-- SELECTED EXTRACT --
┌──
Use K8s CustomResourceDefinition to replace Airflow Git Sync strategy. The main idea of the project is to start a synchronization service with Quarkus Operator on each airflow pod to synchronize the DAG/files into the DAG folder.

This project has included the docker image packaging part (buildconfig or quarkus build) and the modified helm chart template based on the official airflow project (https://github.com/apache/airflow/tree/main/chart).

Resource description can be referred to 02-crd.yaml . There are several important attributes in CRD, which are described here:

Parameter Description Default type Type of CRD, it can be dag_file, file or dag_yaml. dag_file must be a DAG description file. file can be a python or other text format file.dag_yaml reference dag-factory, but add some changes dag_file path File path. If the file path is empty, it defaults to the root directory of dags, otherwise it is a subdirectory under dags file_name If type is file, we need a file_name. dag_name If type is dag_file or dag_yaml, we need a dag_name. If dag_name don't have .py suffix, the operator will automatically append it. crd name content If type is dag_file or file, It is the content of the file. paused If paused is not empty, the operator will scan the DAG status and automatically pause / unpause the task. dag_yaml The described of DAG by yaml, For details, please refer to dag-factory

We can run our application in dev mode that enables live coding using:

./mvnw compile quarkus:dev

An example has been in /example folder. In /example, it includes RBACCRD, some cases and Deployment for test.
└──
-- EXERCISE INSTRUCTIONS --
[1] In the project description, which command runs the application in dev mode with live coding?
[2] Write the next part of the project description on synchronizing Airflow DAGs with a Quarkus Operator, starting after its final sentence.
The listing is separate material and has no connection to the project description.

-- Dataset entries --
┌──
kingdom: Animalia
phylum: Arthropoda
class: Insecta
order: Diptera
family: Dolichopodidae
└──
┌──
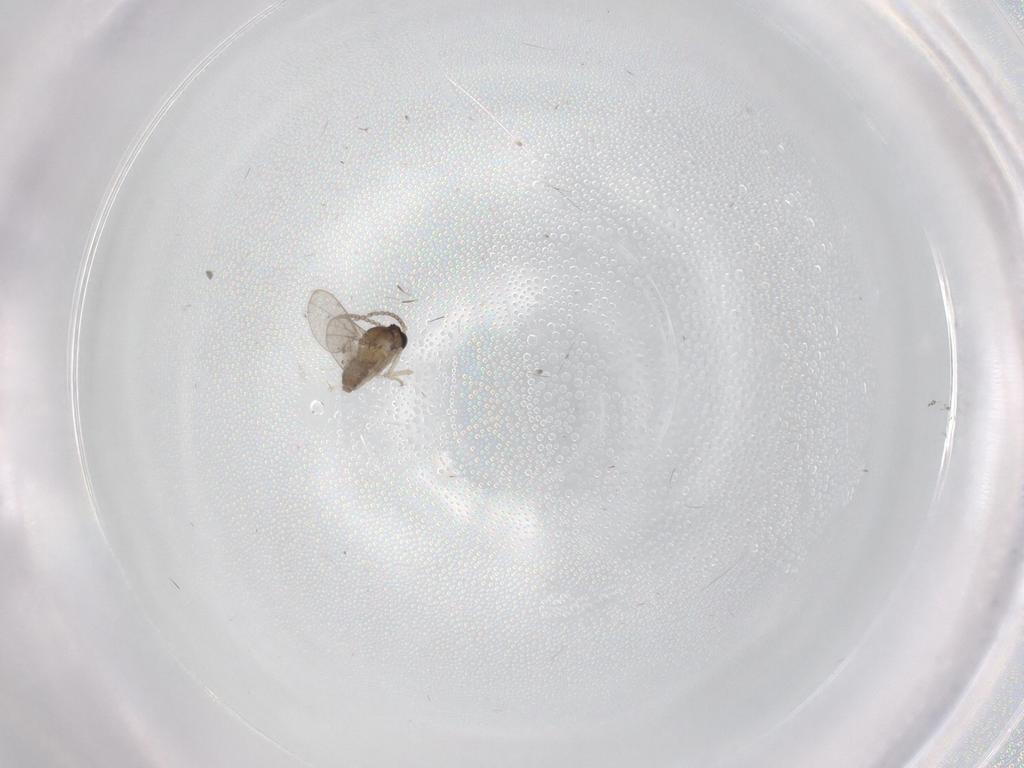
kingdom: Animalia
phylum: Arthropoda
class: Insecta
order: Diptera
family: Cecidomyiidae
└──
┌──
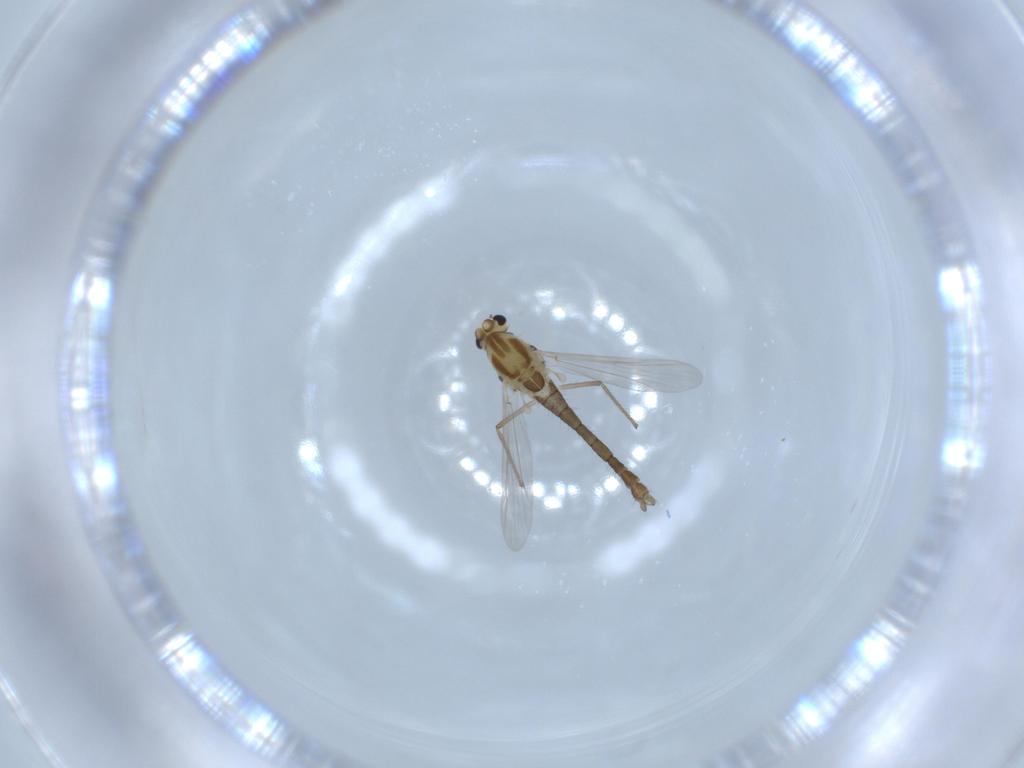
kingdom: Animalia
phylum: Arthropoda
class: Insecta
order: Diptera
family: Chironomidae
└──
-- RESPONSES BY TASK --
[1] ./mvnw compile quarkus:dev

[2]
If we use OpenShift, we can use BuildConfig or Tekton/Pipline to build a native image. Otherwise, we can create a native executable using:

./mvnw package -Pnative
# if use macOS, you should use -Dquarkus.native.container-build=true to build quarkus in docker with a linux environment
docker build -f src/main/docker/Dockerfile.native -t quarkus/airflow-dag-operator .

Or, if we don't have GraalVM installed, we can run the native executable build in a container using:

./mvnw package -Pnative -Dquarkus.native.container-build=true
docker build -f src/main/docker/Dockerfile.native -t quarkus/airflow-dag-operator .

Helm dependency update to add postgresql chart and lint. We need helm3 to build.

# dependency update
helm dep update

# lint
helm lint

# debug
helm install --dry-run --debug  -f values.yaml airflow -n airflow .

Deploy Chart

# install
helm install -f values.yaml airflow -n airflow .

# upgrade
helm upgrade -f values.yaml airflow -n airflow .

# uninstall
helm uninstall airflow

We need to rebuild the image

# if want to support pause, we need to build by change `quarkus.datasource.jdbc` from false to true
./mvnw package -Pnative -Dquarkus.datasource.jdbc=true

Due to the complexity of parsing DAG's python codes, we need to ensure that dag_name and dag_id are consistent for now.
Note that the helm has not been modified yet right now! by design, the operator will only turn on support pause on the scheduler node to avoid repeated executions.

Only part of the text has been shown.